In the unlikely event of a personal data breach that poses a risk to your rights and freedoms, we will notify the ICO within 72 hours of becoming aware of the breach. Where the breach is likely to result in a high risk to you, we will also notify you directly and without undue delay.

We have internal procedures in place to detect, investigate, and report data breaches promptly.

11. Contact Us

If you have any questions about this Privacy Notice, wish to exercise any of your rights, or have concerns about how your data is handled, please contact:

Alexandra McKenzie

Health and Medical Aesthetics Cheshire (Limited)

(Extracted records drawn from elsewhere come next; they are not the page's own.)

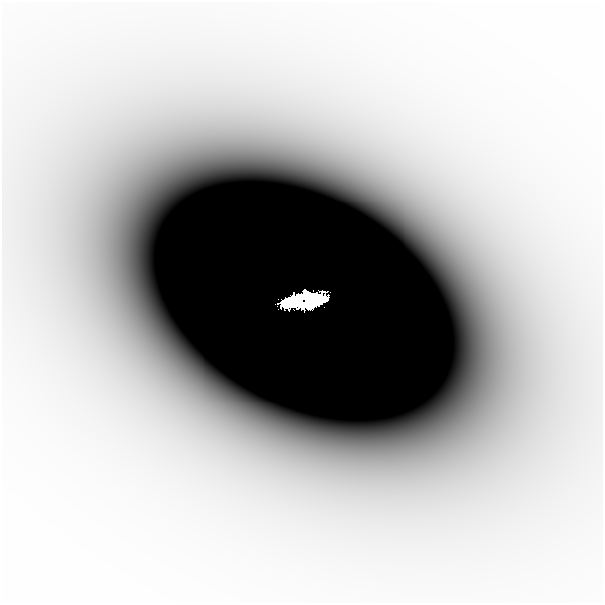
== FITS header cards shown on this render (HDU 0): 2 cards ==
NAXIS1  =                  601
NAXIS2  =                  601

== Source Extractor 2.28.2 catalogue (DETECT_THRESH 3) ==
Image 601 x 601 px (HDU 0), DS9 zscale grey, 1 PNG px = 1 image px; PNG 605 x 605 px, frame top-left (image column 1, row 601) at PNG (2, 2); no overlay
Background -5.18e-07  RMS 1.9e-07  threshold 5.74e-07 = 3 sigma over >= 5 px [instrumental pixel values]
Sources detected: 3; all 3 listed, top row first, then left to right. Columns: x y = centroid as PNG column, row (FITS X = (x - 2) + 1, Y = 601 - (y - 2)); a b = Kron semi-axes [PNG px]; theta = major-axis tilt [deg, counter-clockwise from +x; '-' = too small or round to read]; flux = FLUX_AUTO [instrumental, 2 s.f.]
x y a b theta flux
301 300 29 11 15 7.6e+00
309 306 29 9 34 3.2e+00
295 411 77 31 -8 8.3e-04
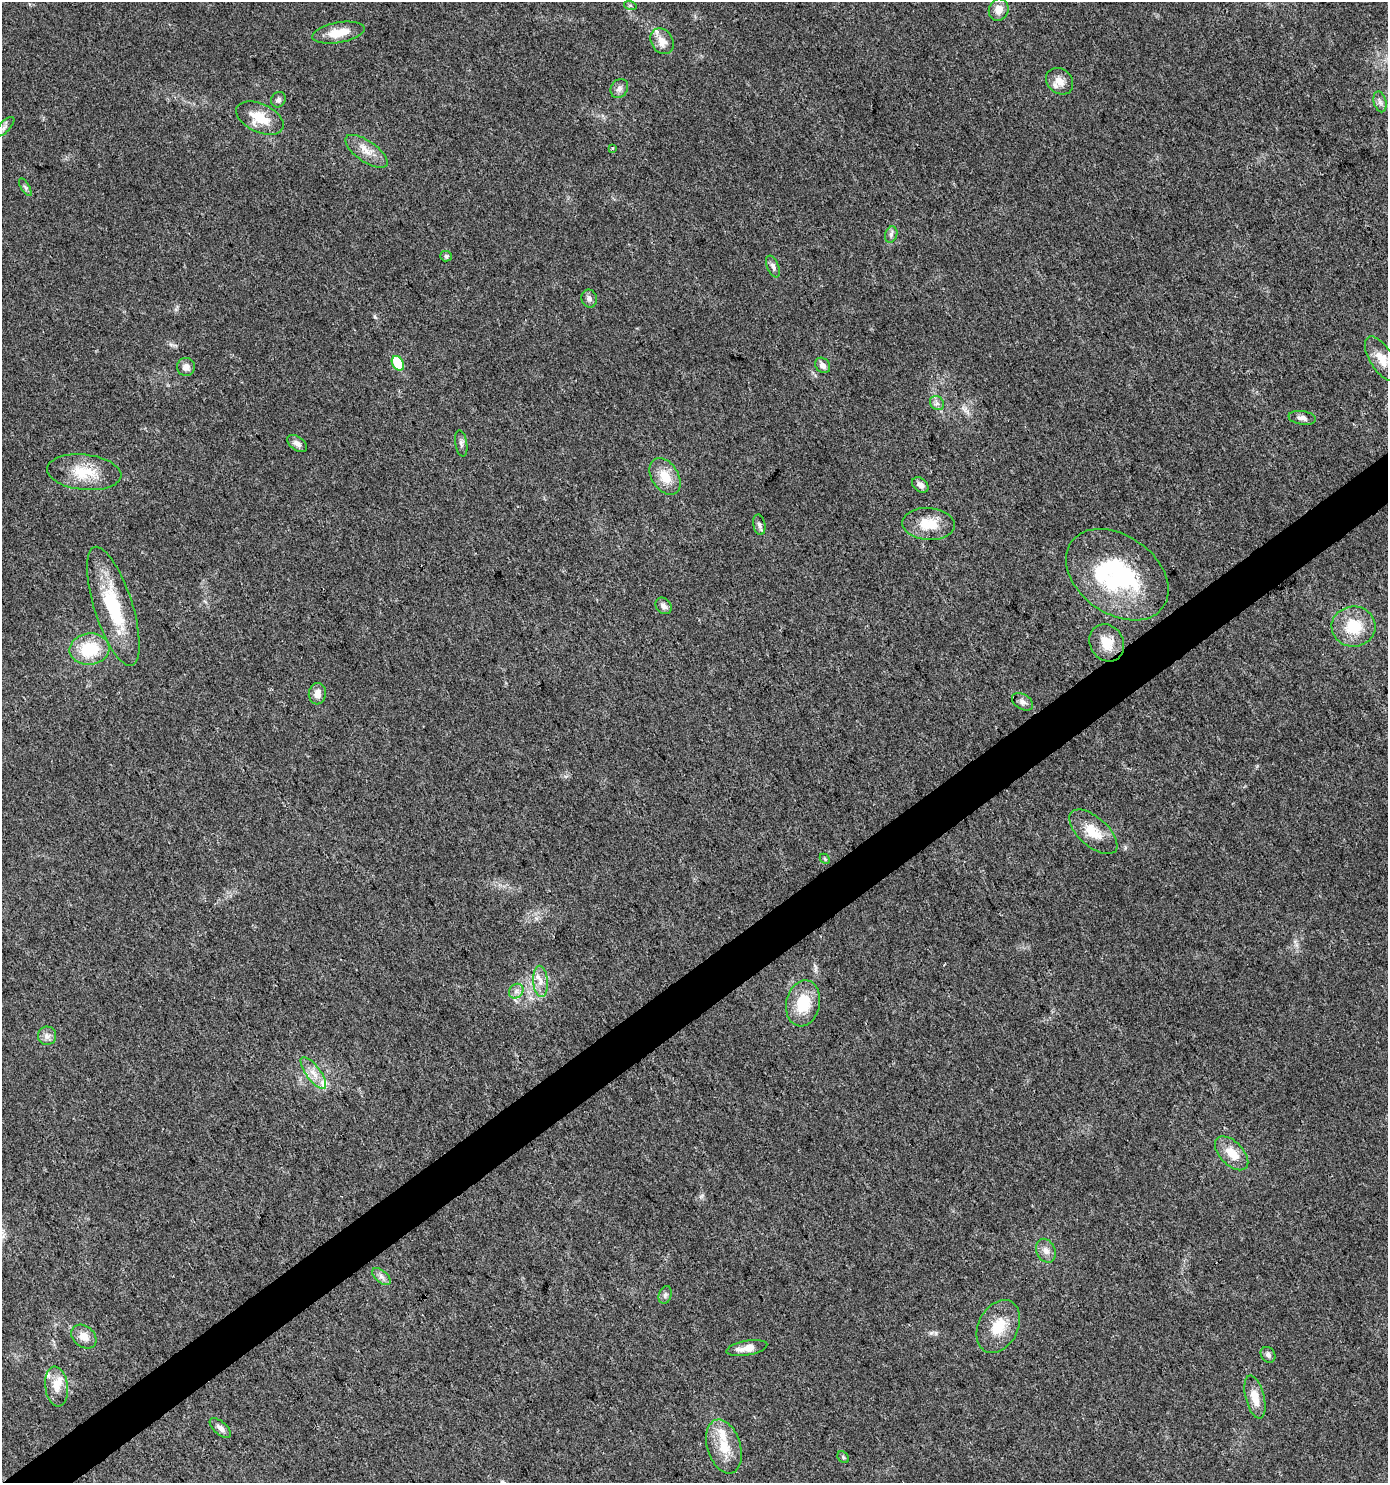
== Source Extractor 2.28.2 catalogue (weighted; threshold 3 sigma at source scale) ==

Email: info@healthandmedicalaesthetics.co.uk

12. Complaints

If you are unhappy with how we have handled your personal data, you have the right to lodge a complaint with the Information Commissioner’s Office (ICO):

Information Commissioner’s Office

Website: ico.org.uk

Telephone: 0303 123 1113

We would appreciate the opportunity to address your concerns before you contact the ICO, so please do get in touch with us first if possible.

13. Changes to This Privacy Notice

We may update this Privacy Notice from time to time to reflect changes in our practices, services, or legal requirements. Any significant changes will be communicated through our website. We encourage you to review this notice periodically.